About this task
Show every line in the records below that contains the word "series", matching case exactly.

** Opening Task data block **

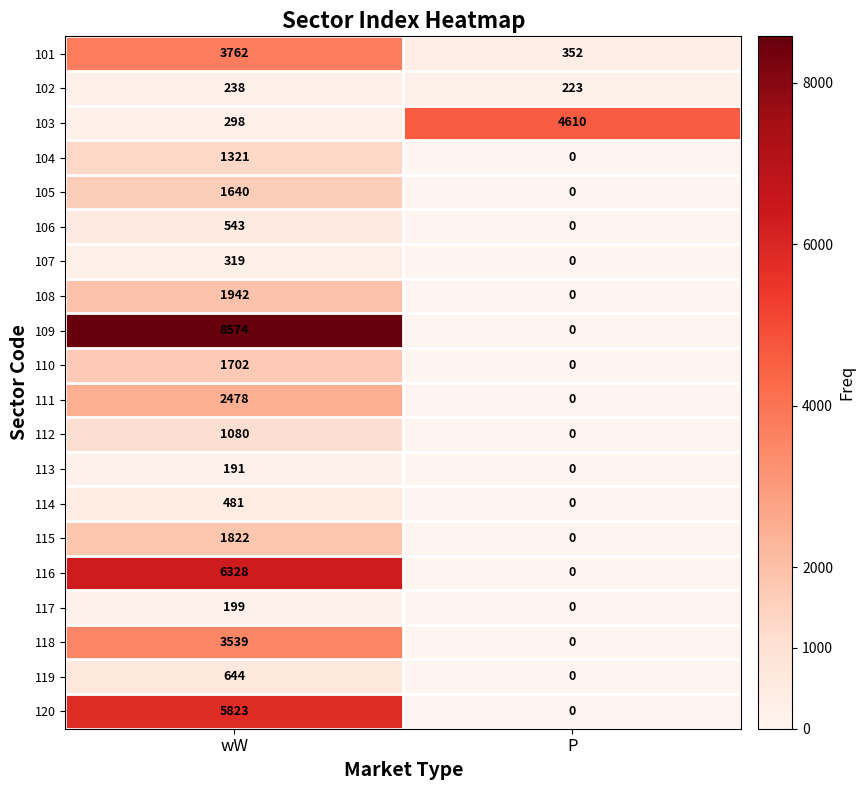

List the series in order of their peak value, lowest first.

113, 117, 102, 107, 114, 106, 119, 112, 104, 105, 110, 115, 108, 111, 118, 101, 103, 120, 116, 109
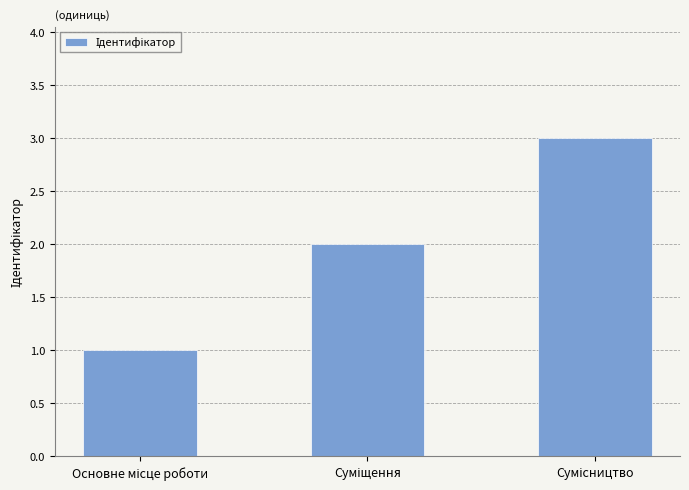

How many values are below 2?

1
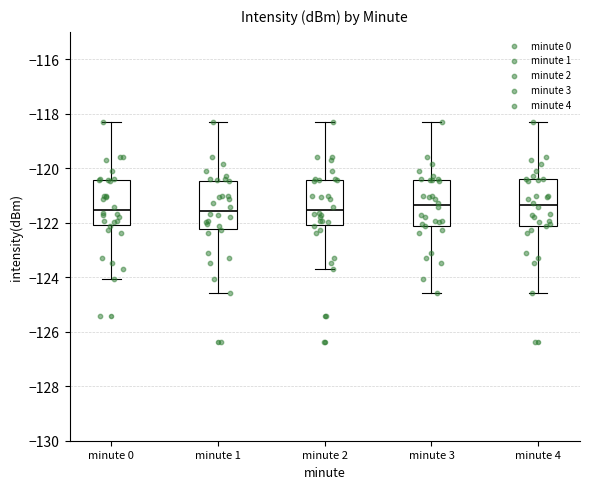

Reading left to right, transcribe this box plot: for each box, give where its median line is, the range the box spans, and where its two whiskers end, as read against the y-axis. The values are not printed on the chart, so give them approximately, as read against the axis.

minute 0: median -121.6, box -122.0 to -120.4, whiskers -124.0 to -118.4
minute 1: median -121.6, box -122.2 to -120.4, whiskers -124.6 to -118.4
minute 2: median -121.6, box -122.0 to -120.4, whiskers -123.8 to -118.4
minute 3: median -121.4, box -122.2 to -120.4, whiskers -124.6 to -118.4
minute 4: median -121.4, box -122.2 to -120.4, whiskers -124.6 to -118.4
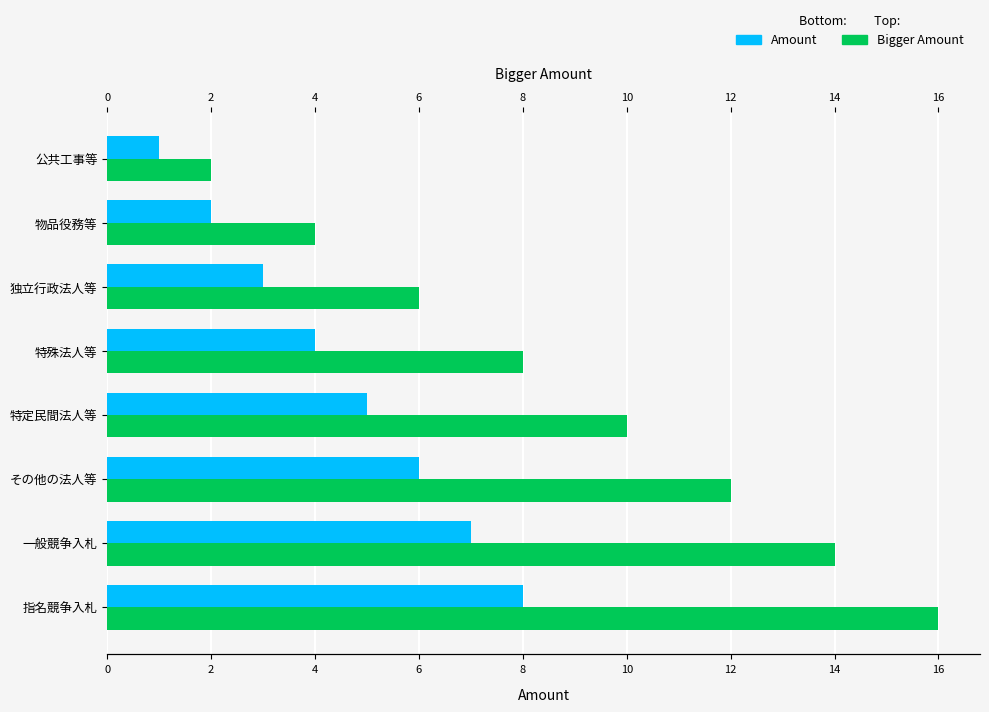

What is the average value of the Bigger Amount series?

9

** Closing Task data block **

Answer below
List the series in order of their peak value, lowest first.
What is the average value of the Bigger Amount series?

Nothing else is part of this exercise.